His extreme halitosis proves lethal to towers, tanks, cars, and people. The miniatures work is quite good for its time and many scenes are still impressive today. Director Ishiro Honda’s excellent use of lighting and composition makes for a fevered nightmare on screen. Those melting towers? Made of wax painted with metallic paint, then subjected to a studio light. Amazingly clever work, that.
Watching Tokyo burn had to have brought back memories of the B-29 fire bombings for Japanese audiences. Scenes showing people fleeing for bomb shelters and one of a woman telling her young children they will soon be with their father as she prepares to die drive that feeling home. When Shinkichi watches from the docks, swearing repeatedly in frustrated impotence, he had to embody how the people of Tokyo felt during the final years of WWII.
After F-86 Sabre Jets drive back Gojira into the water, we are shown the aftermath of the rampage. Tragic vignettes pull at the heartstrings. One includes a little boy being tested with a Geiger counter by a doctor, who sadly shakes his head letting us know the boy will die. Then a little girl wailing as her mother from the earlier scene dies in triage leads Emiko to break her promise to Serizawa.
As she informs her boyfriend, it turns out Serizawa has developed something called the Oxygen Destroyer that can disintegrate anything organic in water. Seeing Emiko and Ogata in his living room, the man prepares himself to finally hear that the engagement is broken. So it is a shock when Ogata confronts him over his invention.
The fight that breaks out is handled mostly off camera, which makes it worse somehow. A nationally televised girls choir singing over images of the destruction makes for a moving scene which finally succeeds in convincing the tortured scientist into using the invention as a weapon.
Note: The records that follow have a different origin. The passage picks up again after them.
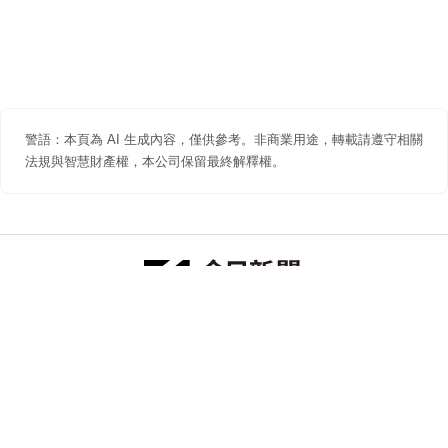
警語：本頁為 AI 生成內容，僅供參考。非商業用途，轉載請遵守相關
法規與智慧財產權，本公司保留最終解釋權。
防詐聲明
著作權聲明
免責聲明
關於我們
隱私權聲明
合作提案
追蹤 NOWNEWS 今日新聞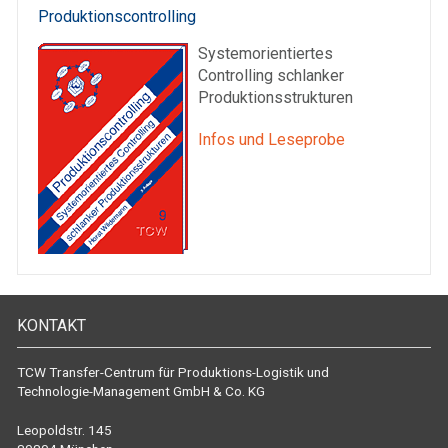
Produktionscontrolling
Systemorientiertes
Controlling schlanker
Produktionsstrukturen
Infos und Leseprobe
KONTAKT
TCW Transfer-Centrum für Produktions-Logistik und
Technologie-Management GmbH & Co. KG
Leopoldstr. 145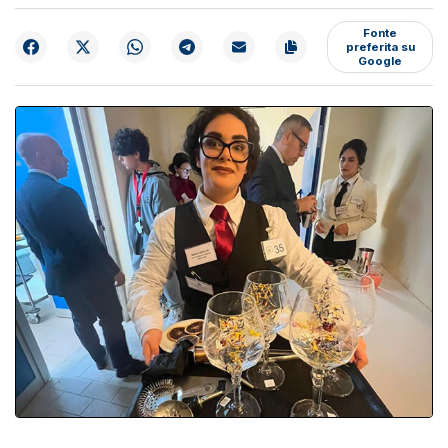
Fonte
preferita su
Google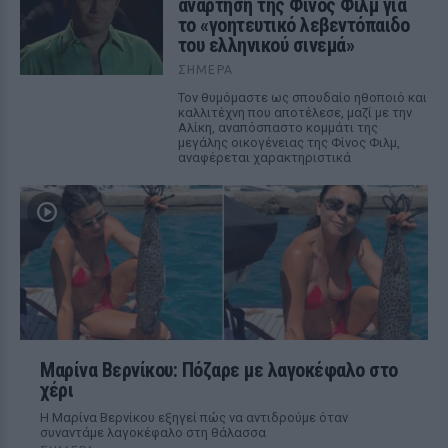
ανάρτηση της Φίνος Φιλμ για
το «γοητευτικό λεβεντόπαιδο
του ελληνικού σινεμά»
ΣΉΜΕΡΑ
Τον θυμόμαστε ως σπουδαίο ηθοποιό και
καλλιτέχνη που αποτέλεσε, μαζί με την
Αλίκη, αναπόσπαστο κομμάτι της
μεγάλης οικογένειας της Φίνος Φιλμ,
αναφέρεται χαρακτηριστικά
Μαρίνα Βερνίκου: Πόζαρε με λαγοκέφαλο στο
χέρι
Η Μαρίνα Βερνίκου εξηγεί πώς να αντιδρούμε όταν
συναντάμε λαγοκέφαλο στη θάλασσα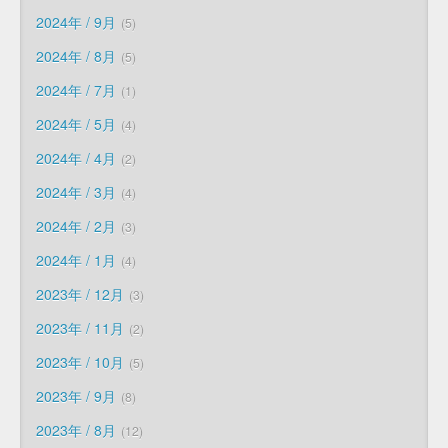
2024年 / 9月
5
2024年 / 8月
5
2024年 / 7月
1
2024年 / 5月
4
2024年 / 4月
2
2024年 / 3月
4
2024年 / 2月
3
2024年 / 1月
4
2023年 / 12月
3
2023年 / 11月
2
2023年 / 10月
5
2023年 / 9月
8
2023年 / 8月
12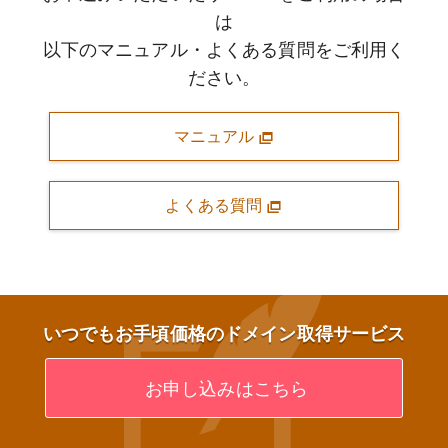
は
以下のマニュアル・よくある質問をご利用く
ださい。
マニュアル
よくある質問
いつでもお手頃価格のドメイン取得サービス
お申し込みはこちら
There is a condition – all the research and documentation will be destroyed so that his weapon will not be used the way nuclear weapons were. His calm façade shatters and it is clear that Serizawa is a broken man. He has lost everything he cares about: Emiko, his career, and hopes for mankind’s future.
This leads to the final confrontation with Gojira under the Tokyo Bay, with Ogata and Serizawa making a dive to unleash the Oxygen Destroyer. Here we see some very murky underwater camera work.
Serizawa’s device works, but there is no rejoicing due to his committing suicide. Emiko and Ogata are together, but it is bittersweet ending at best.